— Start of Data excerpts —

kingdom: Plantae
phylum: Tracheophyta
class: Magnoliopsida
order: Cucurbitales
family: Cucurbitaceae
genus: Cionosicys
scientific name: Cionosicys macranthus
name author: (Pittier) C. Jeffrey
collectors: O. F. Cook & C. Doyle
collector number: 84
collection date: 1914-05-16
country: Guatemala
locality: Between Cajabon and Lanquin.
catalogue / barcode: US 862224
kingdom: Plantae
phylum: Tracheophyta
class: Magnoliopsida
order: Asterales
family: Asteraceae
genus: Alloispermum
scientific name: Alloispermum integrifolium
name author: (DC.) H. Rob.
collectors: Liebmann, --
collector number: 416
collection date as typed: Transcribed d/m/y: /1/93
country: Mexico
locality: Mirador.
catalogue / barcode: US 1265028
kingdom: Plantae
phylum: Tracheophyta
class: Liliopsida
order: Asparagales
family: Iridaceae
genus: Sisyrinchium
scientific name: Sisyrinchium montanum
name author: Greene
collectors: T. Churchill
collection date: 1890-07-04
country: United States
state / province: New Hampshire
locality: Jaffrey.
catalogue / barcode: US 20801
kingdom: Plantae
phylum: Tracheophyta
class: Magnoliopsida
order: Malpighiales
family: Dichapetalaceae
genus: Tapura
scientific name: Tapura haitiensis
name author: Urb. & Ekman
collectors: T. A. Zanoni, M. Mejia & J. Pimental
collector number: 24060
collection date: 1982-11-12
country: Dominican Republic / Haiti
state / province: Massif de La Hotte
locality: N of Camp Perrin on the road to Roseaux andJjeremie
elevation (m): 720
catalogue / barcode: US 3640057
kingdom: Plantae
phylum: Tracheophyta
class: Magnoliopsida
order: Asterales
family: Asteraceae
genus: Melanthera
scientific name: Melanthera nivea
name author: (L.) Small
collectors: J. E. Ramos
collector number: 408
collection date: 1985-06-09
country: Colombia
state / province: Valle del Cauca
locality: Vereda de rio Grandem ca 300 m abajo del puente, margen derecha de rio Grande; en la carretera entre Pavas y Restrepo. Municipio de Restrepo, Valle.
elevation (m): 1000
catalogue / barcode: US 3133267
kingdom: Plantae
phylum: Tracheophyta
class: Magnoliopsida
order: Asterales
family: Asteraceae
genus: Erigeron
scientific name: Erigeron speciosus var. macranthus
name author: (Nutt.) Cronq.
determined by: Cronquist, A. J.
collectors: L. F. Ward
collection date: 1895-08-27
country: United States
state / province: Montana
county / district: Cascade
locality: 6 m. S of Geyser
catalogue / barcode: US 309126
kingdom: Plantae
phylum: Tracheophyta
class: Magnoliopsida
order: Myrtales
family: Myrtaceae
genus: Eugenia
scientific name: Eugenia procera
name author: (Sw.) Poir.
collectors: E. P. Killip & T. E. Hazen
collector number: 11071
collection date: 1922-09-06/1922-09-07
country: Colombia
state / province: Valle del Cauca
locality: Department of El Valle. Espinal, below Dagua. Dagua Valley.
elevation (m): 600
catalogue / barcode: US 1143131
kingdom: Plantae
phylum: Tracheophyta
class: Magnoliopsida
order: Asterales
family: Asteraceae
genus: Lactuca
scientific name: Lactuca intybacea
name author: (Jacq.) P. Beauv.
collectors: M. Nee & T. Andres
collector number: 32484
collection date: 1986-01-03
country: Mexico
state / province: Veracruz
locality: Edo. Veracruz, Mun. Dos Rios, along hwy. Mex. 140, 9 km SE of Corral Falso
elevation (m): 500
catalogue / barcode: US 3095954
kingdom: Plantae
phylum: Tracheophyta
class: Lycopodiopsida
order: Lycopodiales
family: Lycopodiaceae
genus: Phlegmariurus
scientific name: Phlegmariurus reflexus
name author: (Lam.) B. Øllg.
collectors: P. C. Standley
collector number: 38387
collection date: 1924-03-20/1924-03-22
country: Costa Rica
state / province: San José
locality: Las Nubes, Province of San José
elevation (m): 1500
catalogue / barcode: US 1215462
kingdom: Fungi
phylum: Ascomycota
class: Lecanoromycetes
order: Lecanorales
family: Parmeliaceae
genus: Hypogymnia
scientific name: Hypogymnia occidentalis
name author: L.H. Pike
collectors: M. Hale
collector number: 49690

— End of Data excerpts —

◆ Aim of the task
Please rewrite every line of the records above as a Markdown table with the columns Row and Record line. Number the lines in order and skip any blank ones.

◆ Task solution
| Row | Record line |
|---|---|
| 1 | kingdom: Plantae |
| 2 | phylum: Tracheophyta |
| 3 | class: Magnoliopsida |
| 4 | order: Cucurbitales |
| 5 | family: Cucurbitaceae |
| 6 | genus: Cionosicys |
| 7 | scientific name: Cionosicys macranthus |
| 8 | name author: (Pittier) C. Jeffrey |
| 9 | collectors: O. F. Cook & C. Doyle |
| 10 | collector number: 84 |
| 11 | collection date: 1914-05-16 |
| 12 | country: Guatemala |
| 13 | locality: Between Cajabon and Lanquin. |
| 14 | catalogue / barcode: US 862224 |
| 15 | kingdom: Plantae |
| 16 | phylum: Tracheophyta |
| 17 | class: Magnoliopsida |
| 18 | order: Asterales |
| 19 | family: Asteraceae |
| 20 | genus: Alloispermum |
| 21 | scientific name: Alloispermum integrifolium |
| 22 | name author: (DC.) H. Rob. |
| 23 | collectors: Liebmann, -- |
| 24 | collector number: 416 |
| 25 | collection date as typed: Transcribed d/m/y: /1/93 |
| 26 | country: Mexico |
| 27 | locality: Mirador. |
| 28 | catalogue / barcode: US 1265028 |
| 29 | kingdom: Plantae |
| 30 | phylum: Tracheophyta |
| 31 | class: Liliopsida |
| 32 | order: Asparagales |
| 33 | family: Iridaceae |
| 34 | genus: Sisyrinchium |
| 35 | scientific name: Sisyrinchium montanum |
| 36 | name author: Greene |
| 37 | collectors: T. Churchill |
| 38 | collection date: 1890-07-04 |
| 39 | country: United States |
| 40 | state / province: New Hampshire |
| 41 | locality: Jaffrey. |
| 42 | catalogue / barcode: US 20801 |
| 43 | kingdom: Plantae |
| 44 | phylum: Tracheophyta |
| 45 | class: Magnoliopsida |
| 46 | order: Malpighiales |
| 47 | family: Dichapetalaceae |
| 48 | genus: Tapura |
| 49 | scientific name: Tapura haitiensis |
| 50 | name author: Urb. & Ekman |
| 51 | collectors: T. A. Zanoni, M. Mejia & J. Pimental |
| 52 | collector number: 24060 |
| 53 | collection date: 1982-11-12 |
| 54 | country: Dominican Republic / Haiti |
| 55 | state / province: Massif de La Hotte |
| 56 | locality: N of Camp Perrin on the road to Roseaux andJjeremie |
| 57 | elevation (m): 720 |
| 58 | catalogue / barcode: US 3640057 |
| 59 | kingdom: Plantae |
| 60 | phylum: Tracheophyta |
| 61 | class: Magnoliopsida |
| 62 | order: Asterales |
| 63 | family: Asteraceae |
| 64 | genus: Melanthera |
| 65 | scientific name: Melanthera nivea |
| 66 | name author: (L.) Small |
| 67 | collectors: J. E. Ramos |
| 68 | collector number: 408 |
| 69 | collection date: 1985-06-09 |
| 70 | country: Colombia |
| 71 | state / province: Valle del Cauca |
| 72 | locality: Vereda de rio Grandem ca 300 m abajo del puente, margen derecha de rio Grande; en la carretera entre Pavas y Restrepo. Municipio de Restrepo, Valle. |
| 73 | elevation (m): 1000 |
| 74 | catalogue / barcode: US 3133267 |
| 75 | kingdom: Plantae |
| 76 | phylum: Tracheophyta |
| 77 | class: Magnoliopsida |
| 78 | order: Asterales |
| 79 | family: Asteraceae |
| 80 | genus: Erigeron |
| 81 | scientific name: Erigeron speciosus var. macranthus |
| 82 | name author: (Nutt.) Cronq. |
| 83 | determined by: Cronquist, A. J. |
| 84 | collectors: L. F. Ward |
| 85 | collection date: 1895-08-27 |
| 86 | country: United States |
| 87 | state / province: Montana |
| 88 | county / district: Cascade |
| 89 | locality: 6 m. S of Geyser |
| 90 | catalogue / barcode: US 309126 |
| 91 | kingdom: Plantae |
| 92 | phylum: Tracheophyta |
| 93 | class: Magnoliopsida |
| 94 | order: Myrtales |
| 95 | family: Myrtaceae |
| 96 | genus: Eugenia |
| 97 | scientific name: Eugenia procera |
| 98 | name author: (Sw.) Poir. |
| 99 | collectors: E. P. Killip & T. E. Hazen |
| 100 | collector number: 11071 |
| 101 | collection date: 1922-09-06/1922-09-07 |
| 102 | country: Colombia |
| 103 | state / province: Valle del Cauca |
| 104 | locality: Department of El Valle. Espinal, below Dagua. Dagua Valley. |
| 105 | elevation (m): 600 |
| 106 | catalogue / barcode: US 1143131 |
| 107 | kingdom: Plantae |
| 108 | phylum: Tracheophyta |
| 109 | class: Magnoliopsida |
| 110 | order: Asterales |
| 111 | family: Asteraceae |
| 112 | genus: Lactuca |
| 113 | scientific name: Lactuca intybacea |
| 114 | name author: (Jacq.) P. Beauv. |
| 115 | collectors: M. Nee & T. Andres |
| 116 | collector number: 32484 |
| 117 | collection date: 1986-01-03 |
| 118 | country: Mexico |
| 119 | state / province: Veracruz |
| 120 | locality: Edo. Veracruz, Mun. Dos Rios, along hwy. Mex. 140, 9 km SE of Corral Falso |
| 121 | elevation (m): 500 |
| 122 | catalogue / barcode: US 3095954 |
| 123 | kingdom: Plantae |
| 124 | phylum: Tracheophyta |
| 125 | class: Lycopodiopsida |
| 126 | order: Lycopodiales |
| 127 | family: Lycopodiaceae |
| 128 | genus: Phlegmariurus |
| 129 | scientific name: Phlegmariurus reflexus |
| 130 | name author: (Lam.) B. Øllg. |
| 131 | collectors: P. C. Standley |
| 132 | collector number: 38387 |
| 133 | collection date: 1924-03-20/1924-03-22 |
| 134 | country: Costa Rica |
| 135 | state / province: San José |
| 136 | locality: Las Nubes, Province of San José |
| 137 | elevation (m): 1500 |
| 138 | catalogue / barcode: US 1215462 |
| 139 | kingdom: Fungi |
| 140 | phylum: Ascomycota |
| 141 | class: Lecanoromycetes |
| 142 | order: Lecanorales |
| 143 | family: Parmeliaceae |
| 144 | genus: Hypogymnia |
| 145 | scientific name: Hypogymnia occidentalis |
| 146 | name author: L.H. Pike |
| 147 | collectors: M. Hale |
| 148 | collector number: 49690 |